Natural Compound 2,2',4'-Trihydroxychalcone Suppresses T Helper 17 Cell Differentiation and Disease Progression by Inhibiting Retinoid-Related Orphan Receptor Gamma T

Retinoid-related orphan receptor gamma t (ROR gamma t), a vital transcription factor for the differentiation of the pro-inflammatory Th17 cells, is essential to the inflammatory response and pathological process mediated by Th17 cells. Pharmacological inhibition of the nuclear receptor ROR gamma t provides novel immunomodulators for treating Th17-driven autoimmune diseases and organ transplant rejection. Here, we identified 2,2',4'-trihydroxychalcone (TDC), a natural chalcone derivant, binds directly to the ligand binding domain (LBD) of ROR gamma t and inhibited its transcriptional activation activity. Using three mice models of Th17-related diseases, it was found that the administration of TDC effectively alleviated the disease development of experimental autoimmune encephalomyelitis (EAE), experimental colitis, and skin allograft rejection.
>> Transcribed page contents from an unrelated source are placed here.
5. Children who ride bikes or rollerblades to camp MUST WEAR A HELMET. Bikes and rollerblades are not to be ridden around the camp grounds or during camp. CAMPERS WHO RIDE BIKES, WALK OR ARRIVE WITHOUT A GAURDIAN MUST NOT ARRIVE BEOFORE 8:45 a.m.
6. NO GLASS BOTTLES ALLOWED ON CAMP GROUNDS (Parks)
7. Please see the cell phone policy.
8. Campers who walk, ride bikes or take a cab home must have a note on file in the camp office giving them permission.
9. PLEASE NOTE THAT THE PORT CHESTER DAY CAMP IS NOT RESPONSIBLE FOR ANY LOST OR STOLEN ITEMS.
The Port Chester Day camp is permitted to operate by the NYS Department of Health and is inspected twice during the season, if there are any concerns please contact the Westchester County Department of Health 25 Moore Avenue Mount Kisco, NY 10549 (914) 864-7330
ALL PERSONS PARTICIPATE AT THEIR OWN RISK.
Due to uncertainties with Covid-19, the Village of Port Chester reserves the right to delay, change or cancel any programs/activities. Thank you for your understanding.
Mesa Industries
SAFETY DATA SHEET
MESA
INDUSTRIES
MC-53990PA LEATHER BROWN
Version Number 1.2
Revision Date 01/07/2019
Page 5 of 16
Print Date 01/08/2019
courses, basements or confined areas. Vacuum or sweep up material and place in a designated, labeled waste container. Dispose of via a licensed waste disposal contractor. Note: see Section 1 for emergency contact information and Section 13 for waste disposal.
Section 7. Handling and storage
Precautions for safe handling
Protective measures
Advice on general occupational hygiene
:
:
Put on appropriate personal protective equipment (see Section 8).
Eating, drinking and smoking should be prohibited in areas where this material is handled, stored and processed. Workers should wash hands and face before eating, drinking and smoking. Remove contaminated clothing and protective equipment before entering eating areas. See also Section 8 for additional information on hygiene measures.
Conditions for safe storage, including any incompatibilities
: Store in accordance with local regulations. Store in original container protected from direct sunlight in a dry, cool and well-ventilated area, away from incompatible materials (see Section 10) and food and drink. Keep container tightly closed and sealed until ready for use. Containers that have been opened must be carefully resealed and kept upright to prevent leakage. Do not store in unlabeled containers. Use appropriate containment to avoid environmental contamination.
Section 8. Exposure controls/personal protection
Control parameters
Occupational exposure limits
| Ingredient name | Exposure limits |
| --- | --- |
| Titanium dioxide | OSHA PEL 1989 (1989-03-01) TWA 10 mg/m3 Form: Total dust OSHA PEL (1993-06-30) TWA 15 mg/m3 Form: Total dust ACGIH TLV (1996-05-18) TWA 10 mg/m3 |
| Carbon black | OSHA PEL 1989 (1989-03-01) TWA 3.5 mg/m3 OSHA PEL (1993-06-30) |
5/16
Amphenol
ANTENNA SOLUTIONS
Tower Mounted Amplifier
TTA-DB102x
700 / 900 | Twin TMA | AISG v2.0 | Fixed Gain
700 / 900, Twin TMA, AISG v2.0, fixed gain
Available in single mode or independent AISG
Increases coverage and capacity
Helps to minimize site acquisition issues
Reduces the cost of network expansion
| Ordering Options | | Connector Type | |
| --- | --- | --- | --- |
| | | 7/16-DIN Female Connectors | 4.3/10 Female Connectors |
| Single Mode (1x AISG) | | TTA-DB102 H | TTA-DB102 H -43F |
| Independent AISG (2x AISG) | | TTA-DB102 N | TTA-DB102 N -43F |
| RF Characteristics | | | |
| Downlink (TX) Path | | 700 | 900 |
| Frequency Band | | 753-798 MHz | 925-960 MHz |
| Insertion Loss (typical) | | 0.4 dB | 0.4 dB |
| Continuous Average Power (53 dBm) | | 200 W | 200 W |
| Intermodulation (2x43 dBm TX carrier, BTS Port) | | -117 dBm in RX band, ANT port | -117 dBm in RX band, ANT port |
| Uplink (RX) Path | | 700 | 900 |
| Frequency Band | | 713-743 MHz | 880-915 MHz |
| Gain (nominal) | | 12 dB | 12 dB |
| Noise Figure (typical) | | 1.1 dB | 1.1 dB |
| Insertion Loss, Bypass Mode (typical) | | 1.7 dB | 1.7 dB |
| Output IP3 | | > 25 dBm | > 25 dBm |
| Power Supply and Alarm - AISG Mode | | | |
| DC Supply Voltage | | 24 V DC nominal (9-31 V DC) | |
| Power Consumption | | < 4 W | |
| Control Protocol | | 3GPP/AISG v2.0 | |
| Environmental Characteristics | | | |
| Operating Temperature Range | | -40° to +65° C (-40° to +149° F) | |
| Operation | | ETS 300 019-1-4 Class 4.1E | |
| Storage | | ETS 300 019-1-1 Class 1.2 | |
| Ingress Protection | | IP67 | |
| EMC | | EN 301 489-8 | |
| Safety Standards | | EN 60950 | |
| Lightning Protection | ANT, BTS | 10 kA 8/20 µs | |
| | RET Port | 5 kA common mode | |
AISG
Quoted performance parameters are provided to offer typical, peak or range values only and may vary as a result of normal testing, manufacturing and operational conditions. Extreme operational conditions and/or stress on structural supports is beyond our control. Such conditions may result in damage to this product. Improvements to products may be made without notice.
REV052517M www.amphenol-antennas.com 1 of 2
Collectively, these results demonstrated TDC targeting ROR gamma t to suppress Th17 cell polarization, as well as its activity, thus, indicating the potential of this compound in treating of Th17-related autoimmune disorders and organ transplant rejection disorders.

Automated summary

ROR gamma t is a crucial transcription factor for the differentiation of pro-inflammatory Th17 cells. In this study, a natural compound called 2,2',4'-trihydroxychalcone (TDC) was found to directly bind to the ligand binding domain of ROR gamma t and inhibit its transcriptional activation activity. TDC administration effectively alleviated the disease development in three different mouse models of Th17-related diseases.